The Indian pharmaceutical industry, after facing a tough time last year, is headed for a turnaround in FY19. The sector’s year-on-year revenue growth was coming back on track, as per an EY presentation at a recent CPhI CEO Roundtable 2018.
The industry, estimated at $33 billion in 2017, was facing steep headwinds on account of lower generic opportunities, rising competition, supplier consolidation and increase in regulatory alerts for Indian pharmaceutical firms, it said.
But, with several corrective measures and improvement in exports, growth seems to be coming back.

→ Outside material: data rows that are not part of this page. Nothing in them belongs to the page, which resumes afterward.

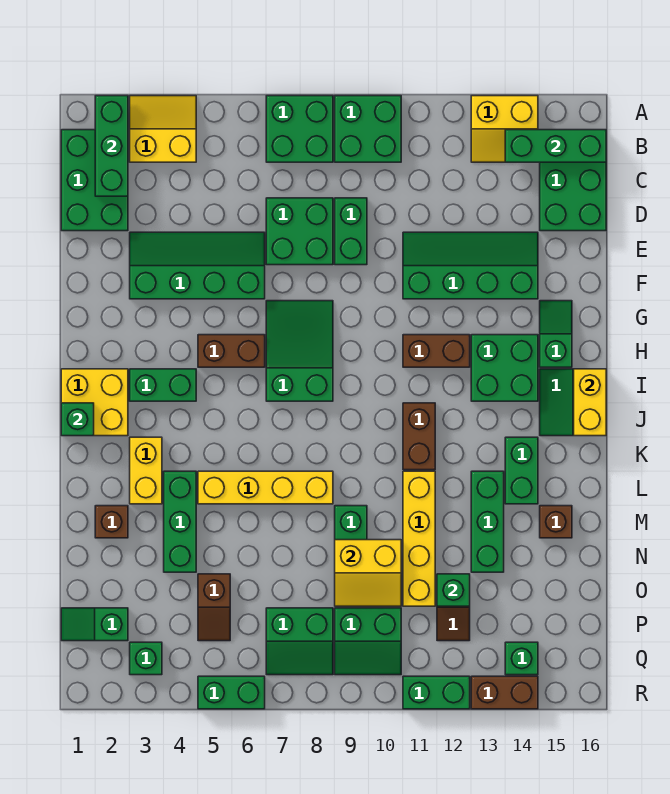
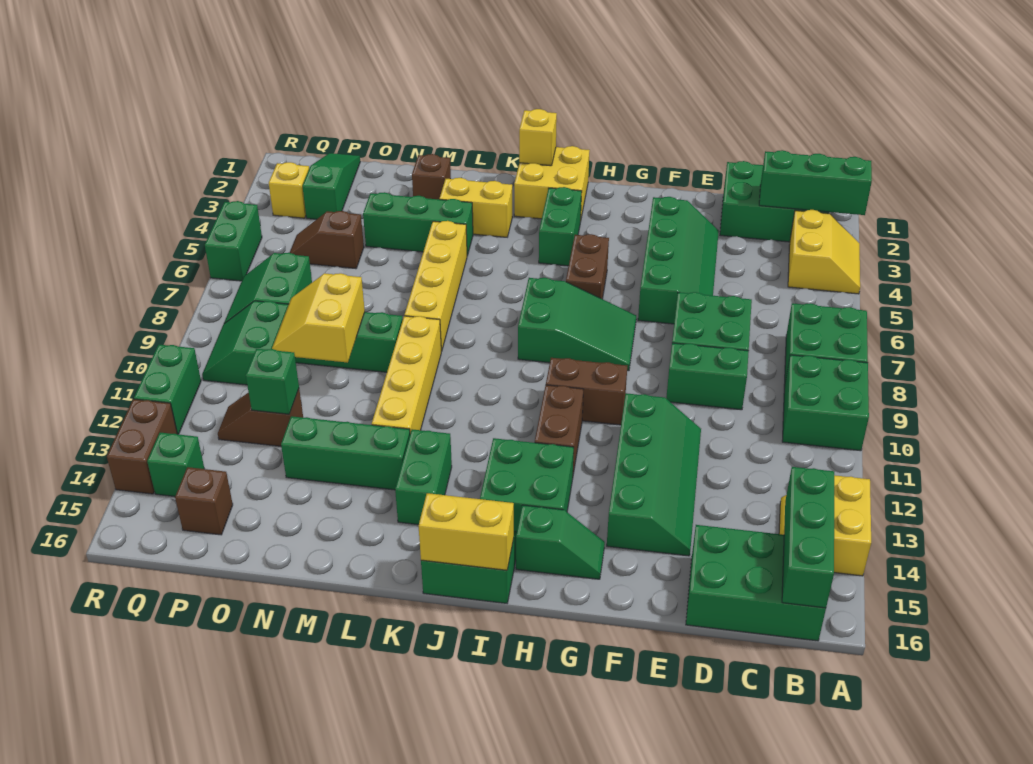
green 1x1 brick [61,403,94,436] -> yellow 1x1 brick [519,109,557,166]
brown 1x2 brick [403,403,435,470] -> brown 1x2 brick moved to [546,358,627,425]
green 1x2 brick [505,437,538,504] -> green 1x2 brick turned to [395,429,452,525]
yellow 1x4 brick [403,471,435,606] -> yellow 1x4 brick turned to [372,316,441,433]
brown 1x1 brick [540,506,572,538] -> brown 1x1 brick moved to [175,467,233,535]
green 1x2 slope [61,608,128,641] -> green 1x3 slope [303,153,360,219]
green 1x1 brick [130,642,162,675] -> yellow 1x1 brick [269,162,309,218]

The growth, which was 8.3% negative in the first quarter of FY18, turned positive (7.4%) in the fourth quarter of FY18. And the sector’s EBITDA, which was 14% negative in FY18, is expected to rise to 21% in FY19.
“The sector’s operating income and operating profit are expected to see a course reversal,” the presentation said. As per the CPhI Annual Industry Report 2018, India, followed by the U.S. and China, has the fastest growth potential. Key drivers are the high growth domestic market and expansion of pharma exports, the report said. As per the report, India ranked sixth in innovation. The top three are U.S., Japan and Germany while China ranks tenth.
Third in competitiveness
In competitiveness, India ranks third. The top two are U.S. and Germany. In reputation ranking, India is sixth, while China ranks tenth.
U.S., Germany and Japan fill the top slots here.
The report said that in 2018, both India and China made huge strides, improving their perceptions over 2017. “This probably reflects an easing of negative news around Indian manufacturing and China’s considerable effort to improve quality,” the report said.
At the roundtable organised by UBM at CPhI & P-MEC India expo, CEOs had expressed concern about multiple compliance issues affecting their innovations.
Cost effective
However, they felt India’s strong innovation capabilities aided partnerships and that cost advantages would help in overcoming this problem. The cost of manufacturing formulations in India remained 30-40% lower than other comparative manufacturing hubs such as China and Eastern Europe, notwithstanding low productivity levels.
The global pharmaceutical market stood at $934.8 billion in 2017 and will reach $1.17 trillion in 2021.
India is the largest provider of generic drugs globally and caters to over 50% of global demand for various vaccines, 40% of generic demand in the U.S., and 25% of all medicines in the U.K.